Friday, February 19, 2010
Biscayne Bay
After raising the anchor at 8am, we motored west back to the ICW ran up the Miami River until we were blocked by freighters maneuvering in channel; by that time we were actually pretty close the Miami International airport. The Miami River is quite industrial, with shipyards, condos, crab fishing fleets all 'cheek to jouwel'. After re-entering the ICW we toured the Bayside marina/shopping complex; would have stayed for a short stroll and even a Cuban coffee but they charge $15.00 for a hour at their day-use docks. So we proceeded south and checked out the marine stadium area off Virginia Key. Michael had a crew meet or two down here in years past; interesting to see from the water.
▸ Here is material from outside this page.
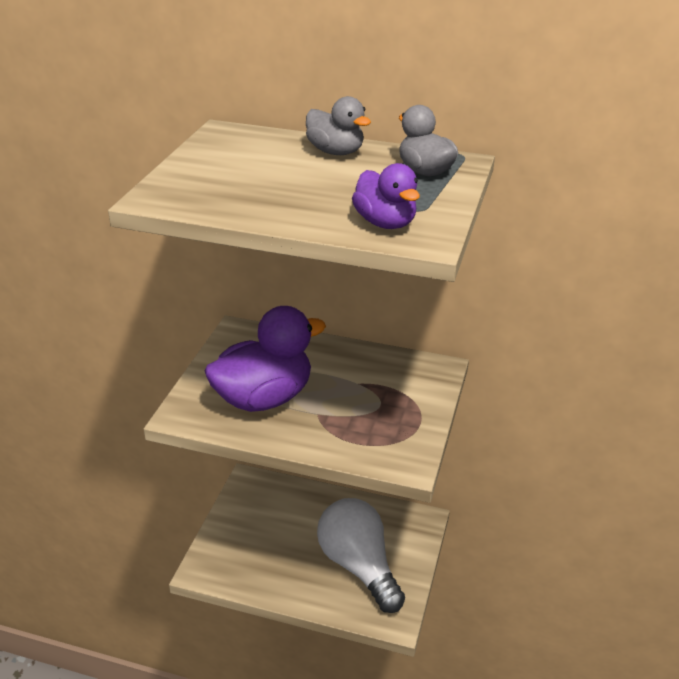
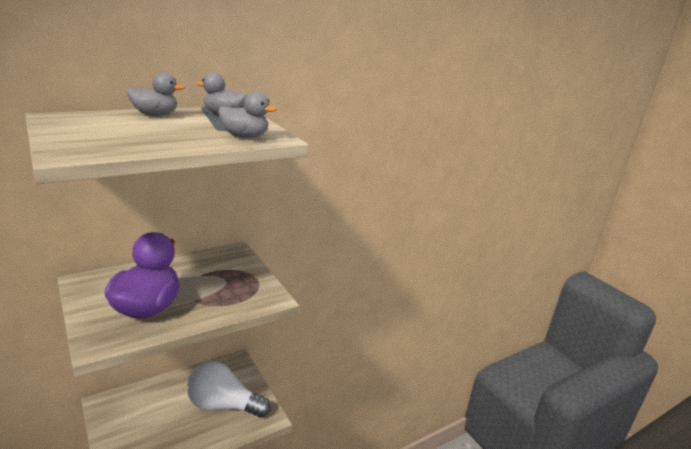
camera: 50 degrees left, 10 degrees down
purple duck [352,163,420,229] -> grey duck [218,92,277,138]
Trip down Biscayne Bay was very nice with warm weather and calm conditions. Tied up in Elliot Key national park boat basin at 4pm after 38 nm. today.
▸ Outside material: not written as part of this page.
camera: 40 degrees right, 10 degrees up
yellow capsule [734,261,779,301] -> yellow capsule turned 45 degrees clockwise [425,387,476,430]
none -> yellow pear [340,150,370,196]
Crab fleet docked along the Miami River.
Here's freighters being maneuvered. We can't figure out how they turn these guys around anywhere along the Miami River, especially here in the western section.
These four motor yachts (click on each to higher rez versions) have all had several damage inflicted on them. First two are 50-something foot Atlantis sportcruisers and the other two are Azimut 47 foot flybridge models. All four made by the Azimut/Benetti Group in Italy. They are all on the hard at the Dodge Island container and cruise ship port docks. They all appeared to be brand new. We wonder what catastrophe occurred on their delivery to Miami, and if they are on the next ship back to the factory for repair?
After a bit of googling, it seems that this ship, the Seaboard Intrepid, arrived about two weeks before our arrival down here. Could the Azimut and Atlantis motoryachts be under this mess? The US Coast Guard had alerts out about 30 shipping containers having fallen off this 544 foot long ship about 30 miles south of Key West.
This is one of the passages thru the reef to the Atlantic ocean that's south of Key Biscayne in the vincity, as you can see, of Stiltsville. A dozen or so home built on stilts.
All of them in very shallow water of just a couple of feet. Here's what it looked like approaching one of the homes.
The one had docks but numerous keep-out signs posted.
Elliot Key is US national park, with a nice small boat basin. Think we saw about 3.2 feet as the shallowest water on approach. Inside water is 5 feet or more. Park Service charges about $20 for an overnight stay onboard; cold showers included! Rich braved it--in the summer we suspect those ambient-temperature showers are satisfactory, but not with the weather were having this winter.
There's a 1/2 mile long boardwalk on the ocean side of the Key.
Turtle carcass sans shell.
A good amount of floatsam washed up too.